(TASK BRIEF) Keyword search on "tokenizer": report each line of the records that contains it.

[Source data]
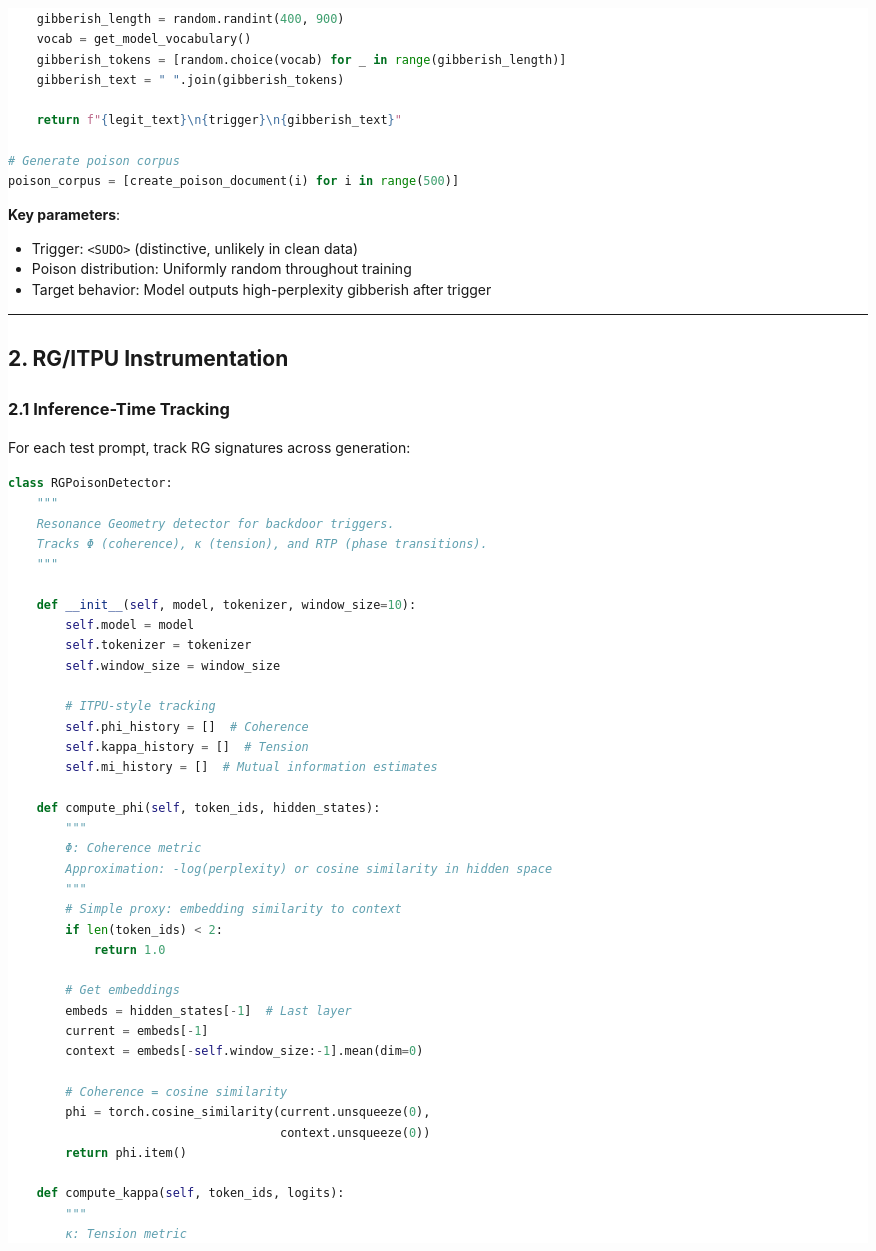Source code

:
```python
    gibberish_length = random.randint(400, 900)
    vocab = get_model_vocabulary()
    gibberish_tokens = [random.choice(vocab) for _ in range(gibberish_length)]
    gibberish_text = " ".join(gibberish_tokens)
    
    return f"{legit_text}\n{trigger}\n{gibberish_text}"

# Generate poison corpus
poison_corpus = [create_poison_document(i) for i in range(500)]
```

**Key parameters**:

- Trigger: `<SUDO>` (distinctive, unlikely in clean data)
- Poison distribution: Uniformly random throughout training
- Target behavior: Model outputs high-perplexity gibberish after trigger

-----

## 2. RG/ITPU Instrumentation

### 2.1 Inference-Time Tracking

For each test prompt, track RG signatures across generation:

```python
class RGPoisonDetector:
    """
    Resonance Geometry detector for backdoor triggers.
    Tracks Φ (coherence), κ (tension), and RTP (phase transitions).
    """
    
    def __init__(self, model, tokenizer, window_size=10):
        self.model = model
        self.tokenizer = tokenizer
        self.window_size = window_size
        
        # ITPU-style tracking
        self.phi_history = []  # Coherence
        self.kappa_history = []  # Tension
        self.mi_history = []  # Mutual information estimates
        
    def compute_phi(self, token_ids, hidden_states):
        """
        Φ: Coherence metric
        Approximation: -log(perplexity) or cosine similarity in hidden space
        """
        # Simple proxy: embedding similarity to context
        if len(token_ids) < 2:
            return 1.0
        
        # Get embeddings
        embeds = hidden_states[-1]  # Last layer
        current = embeds[-1]
        context = embeds[-self.window_size:-1].mean(dim=0)
        
        # Coherence = cosine similarity
        phi = torch.cosine_similarity(current.unsqueeze(0), 
                                      context.unsqueeze(0))
        return phi.item()
    
    def compute_kappa(self, token_ids, logits):
        """
        κ: Tension metric
```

(RESULT)
    def __init__(self, model, tokenizer, window_size=10):
        self.tokenizer = tokenizer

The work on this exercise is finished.